INPUT RECORDS ->
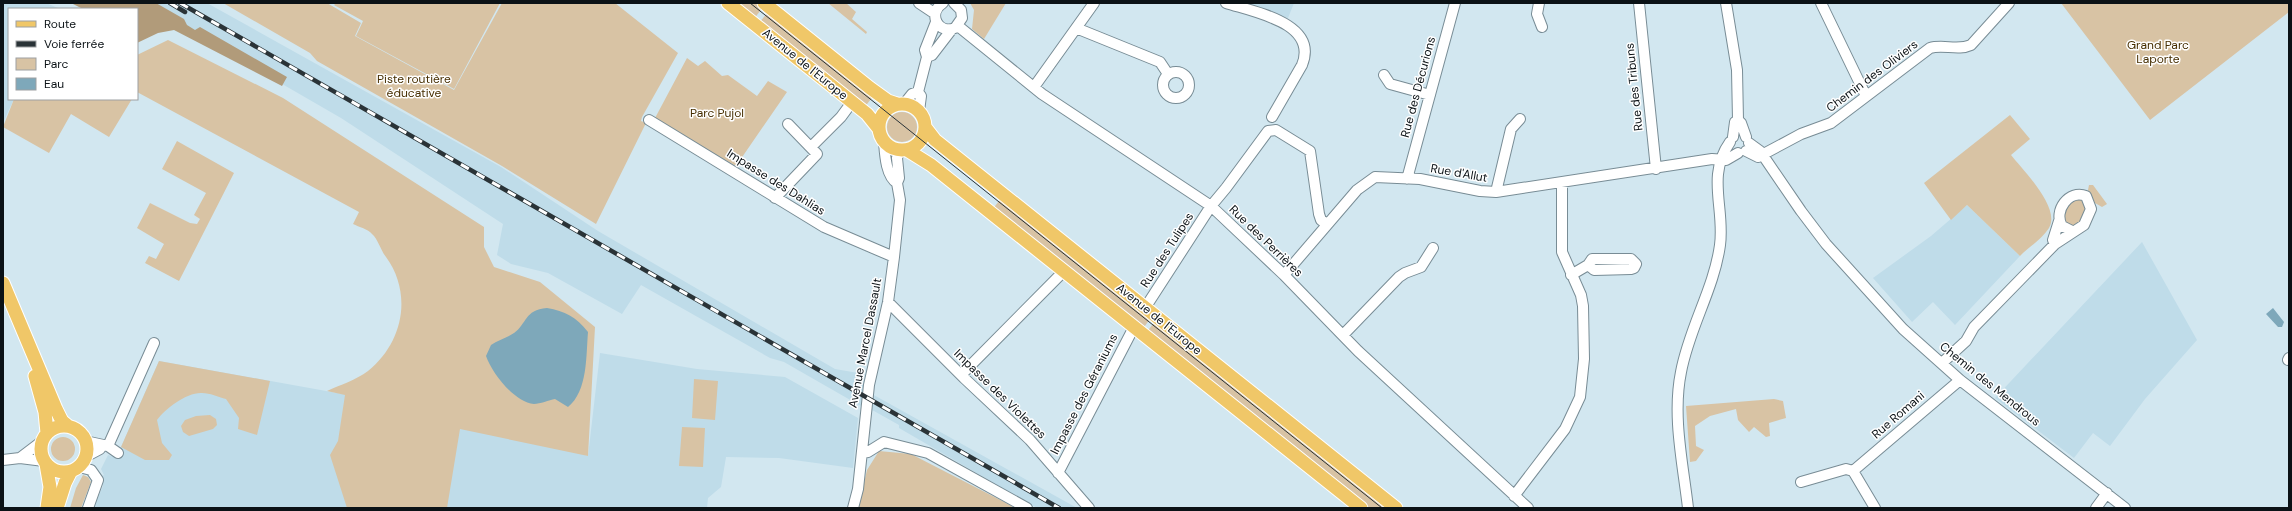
<svg xmlns="http://www.w3.org/2000/svg" width="2292" height="511" viewBox="0 0 2292 511" font-family="'DM Sans',sans-serif">
<rect width="100%" height="100%" fill="#d2e7f0"/>
<!-- built -->
<path fill="#bfdce9" d="M3,3H46L58,8L9,9V99H14L3,123Z
M142,3H207L501,167L598,231L835,369L864,374L863,389L1077,508H1037L899,428V425L874,411L859,405L784,362L770,358L641,285L622,314L548,273L511,264L497,255L503,224L341,118Z
M1245,3H1294L1288,18Z
M1967,205L2020,256L1955,325L1933,302L1912,322L1873,278L1931,236Z
M2142,242L2197,340L2145,399L2110,446L2093,433L2074,458L1995,398Z
M600,353L697,369L785,377L858,418L853,468L779,458L726,457L721,487L708,498L707,508H93L103,486L101,477L104,475L101,469L108,455L111,456L121,447L159,361L465,416L588,456Z"/>
<!-- green -->
<path fill="#d8c3a4" d="M223,3H327L361,23L355,36L454,90L502,3H615L678,53L642,117L641,121L646,123L596,224L502,166L317,61L310,53Z
M336,3H500L454,89L356,36L363,21L334,5Z
M733,3H758L763,7L754,19Z
M828,3H846L856,12L852,19L867,32L866,34Z
M970,3H1006L984,39L972,29L974,10Z
M2061,3H2289V12L2150,120Z
M769,11L874,95L864,108L758,24Z
M168,40L283,98L484,227V247L494,267L540,282L595,327L588,456L460,429L447,508H347L330,455L338,441L345,395L327,391C340,385 356,380 368,371C403,343 413,294 386,257C381,251 378,239 372,234C368,229 359,227 353,224L359,212L137,92V55Z
M687,58L698,66L705,61L722,76L728,75L757,96L768,81L787,92L736,166L654,120Z
M14,99H132L109,137L71,114L49,153L3,127Z
M887 127a15 15 0 1 1 30 0a15 15 0 1 1-30 0Z
M2010,115L2030,139L2011,155C2023,170 2061,208 2049,228C2042,239 2029,247 2020,256L1967,205L1951,220L1924,183Z
M177,141L234,173L179,281L145,263L149,256L156,259L164,244L137,228L150,203L190,223L197,224L200,219L194,215L206,193L162,169Z
M2089,185H2093L2107,204L2102,207L2095,203L2088,190Z
M1002,197L1150,319L1142,330L992,210Z
M2083,197L2087,215L2075,227L2066,223C2059,210 2071,200 2083,197Z
M1156,320L1391,508H1365L1146,333Z
M159,361L270,381L257,435L238,429L239,418L226,399C218,397 210,393 202,393C187,392 165,409 157,420L162,443L172,455L169,460H145L121,447Z
M694,379L718,381L715,420L692,418Z
M1774,399L1783,401L1786,418L1769,423L1770,436L1766,437L1754,427L1749,432L1738,420L1736,409L1710,416L1695,426L1696,446L1704,450L1696,461L1690,462L1686,406Z
M210,415L216,419L217,425L213,429L189,436L183,432L181,426L185,420L196,416Z
M682,427L705,428L703,467L679,466Z
M51 449a12 12 0 1 1 24 0a12 12 0 1 1-24 0Z
M879,451L911,454L1012,506L1011,508H858L867,470Z
M83,475L88,477L91,482L81,508H70L76,488Z"/>
<!-- forest -->
<path fill="#b19b7a" d="M71,3H156L184,19L187,25L195,30L200,27L287,77L282,86L174,30L158,33L137,43V9H83Z"/>
<!-- water -->
<path fill="#7ea8ba" d="M547,308C565,311 576,317 588,332C586,355 588,391 568,407L555,399C549,400 540,404 534,404C514,402 492,373 486,356L491,345C498,340 507,338 514,333C527,324 524,310 547,308Z
M2273,308L2284,322L2282,327H2278L2266,314Z"/>
<g fill="none" stroke-linecap="round" stroke-linejoin="round">
<defs>
<path id="minor" d="M919,3L934,13
M943,3C927,13 938,35 955,28L962,18L961,10L954,3
M1226,3C1254,12 1319,23 1302,65L1272,117
M1539,3L1537,14L1542,27
M1639,3L1656,169
M1726,3L1737,70L1738,120L1735,122L1733,137
M1821,3L1866,96
M958,26L1042,94L1211,206L1284,275L1358,351L1528,508
M1076,28L1160,62L1168,74
M927,57L932,55L952,29
M1163 85a13 13 0 1 1 26 0a13 13 0 1 1-26 0Z
M1384,75L1390,84L1430,95
M1034,87L1094,3
M904,104L912,94L918,92
M919,111L921,96L918,92L927,57L925,50L936,22
M649,120L824,227L894,257
M1738,120L1741,123L1746,137
M884,142C885,155 886,176 897,183
M1749,143L1760,151L1801,211L1826,244L1903,329L1960,380L2125,508
M811,147L841,117L852,102
M1746,151L1758,157L1801,134L1831,123L1930,48C1943,44 1958,51 1971,45L2009,3
M1407,179L1455,3
M1496,192L1511,129L1520,119
M775,198L817,154L788,124
M2055,244L2053,240L2059,221
M1284,275L1357,190L1375,177L1420,179L1480,191L1496,192L1712,159L1726,160L1738,153
M1571,275L1588,265L1594,270L1631,269L1634,268L1636,264L1631,259H1592L1588,265
M888,302L964,378L1030,440L1089,508
M1145,308L1211,206L1226,188L1268,131L1276,130L1310,151L1319,214L1321,220L1327,224
M1343,335L1399,277L1405,273L1421,267L1433,248
M2288,360L2289,358
M1942,363L1966,341L1974,327L2055,244L2084,225L2091,209L2086,196C2069,189 2053,211 2062,226L2072,231
M962,374L1064,271
M85,441L108,446L118,453
M108,446L154,343
M862,453L868,452L884,442L928,453L1027,508
M85,457L100,449L102,446
M20,458L41,442
M3,460L20,458L44,461
M79,467L91,470L98,480L88,508
M1058,473L1134,327
M1801,482L1846,469L1853,471
M1514,496L1565,429L1580,397L1584,359L1583,306L1581,295L1562,252V183
M853,508L858,489L869,385L888,302L894,257L900,200L897,183L899,178L897,158L900,150
M1688,508C1683,464 1672,416 1681,372C1689,328 1714,289 1720,245C1725,208 1706,176 1730,142
M1875,508L1853,471L1960,380
M2096,508L2107,493"/>
<path id="major" d="M728,3L867,114L879,129
M764,3L870,88L888,101L897,104
M879 127a23 23 0 1 1 46 0a23 23 0 1 1-46 0Z
M925,127L935,140L1396,508
M907,150L931,165L1361,508
M3,283L56,409L62,421L68,426
M35,376L45,412L47,433
M41 449a23 23 0 1 1 46 0a23 23 0 1 1-46 0Z
M46,464L50,487L47,508
M57,508L65,483L71,471"/>
</defs>
<!-- minor casing -->
<use href="#minor" stroke="#788c95" stroke-width="12"/>
<!-- major casing -->
<use href="#major" stroke="#fff" stroke-width="15"/>
<!-- minor -->
<use href="#minor" stroke="#fff" stroke-width="10"/>
<!-- major -->
<use href="#major" stroke="#f0c768" stroke-width="13"/>
<!-- tram -->
<path stroke="#2a3337" stroke-width="1" d="M750,3L1382,508"/>
<defs>
<path id="rail" d="M170,3L185,12
M180,3L1059,508"/>
</defs>
<!-- rail casing -->
<use href="#rail" stroke="#2a3337" stroke-width="4.5"/>
<!-- rail -->
<use href="#rail" stroke="#fff" stroke-width="3" stroke-dasharray="9" stroke-linecap="butt"/>
</g>
<g text-anchor="middle" stroke-width="3" stroke-linejoin="round" paint-order="stroke">
<!-- park labels -->
<g font-size="12" fill="#462e01" stroke="#fff">
<text x="2158" y="49">Grand Parc<tspan x="2158" dy="14">Laporte</tspan></text>
<text x="414" y="83">Piste routière<tspan x="414" dy="14">éducative</tspan></text>
<text x="717" y="117">Parc Pujol</text>
</g>
<!-- street labels -->
<g font-size="12" fill="#0b1216" stroke="#fff">
<text transform="translate(805 64) rotate(39)" y="4">Avenue de l'Europe</text>
<text transform="translate(1872 76) rotate(-37)" y="4">Chemin des Oliviers</text>
<text transform="translate(1418 87) rotate(-75)" y="4">Rue des Décurions</text>
<text transform="translate(1634 87) rotate(-96)" y="4">Rue des Tribuns</text>
<text transform="translate(1459 173) rotate(10)" y="4">Rue d'Allut</text>
<text transform="translate(776 182) rotate(32)" y="4">Impasse des Dahlias</text>
<text transform="translate(1266 241) rotate(44)" y="4">Rue des Perrières</text>
<text transform="translate(1167 250) rotate(-57)" y="4">Rue des Tulipes</text>
<text transform="translate(1159 319) rotate(39)" y="4">Avenue de l'Europe</text>
<text transform="translate(865 343) rotate(-79)" y="4">Avenue Marcel Dassault</text>
<text transform="translate(1990 384) rotate(39)" y="4">Chemin des Mendrous</text>
<text transform="translate(1000 394) rotate(44)" y="4">Impasse des Violettes</text>
<text transform="translate(1084 394) rotate(-63)" y="4">Impasse des Géraniums</text>
<text transform="translate(1898 415) rotate(-41)" y="4">Rue Romani</text>
</g>
</g>
<!-- border -->
<rect width="2292" height="511" fill="none" stroke="#0b1216" stroke-width="8"/>
<!-- legend -->
<rect x="8" y="8" width="130" height="92" fill="#ffffff" stroke="#9da0a2"/>
<rect x="16" y="21" width="20" height="6" fill="#f0c768" stroke="#9da0a2"/>
<text x="44" y="28" font-size="12" fill="#0b1216">Route</text>
<rect x="16" y="41" width="20" height="6" fill="#2a3337" stroke="#9da0a2"/>
<text x="44" y="48" font-size="12" fill="#0b1216">Voie ferrée</text>
<rect x="16" y="58" width="20" height="12" fill="#d8c3a4" stroke="#9da0a2"/>
<text x="44" y="68" font-size="12" fill="#0b1216">Parc</text>
<rect x="16" y="78" width="20" height="12" fill="#7ea8ba" stroke="#9da0a2"/>
<text x="44" y="88" font-size="12" fill="#0b1216">Eau</text>
</svg>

ACTIVITY -> Return each line in the records that holds the string "tspan".

SOLUTION TO THIS EXERCISE ->
<text x="2158" y="49">Grand Parc<tspan x="2158" dy="14">Laporte</tspan></text>
<text x="414" y="83">Piste routière<tspan x="414" dy="14">éducative</tspan></text>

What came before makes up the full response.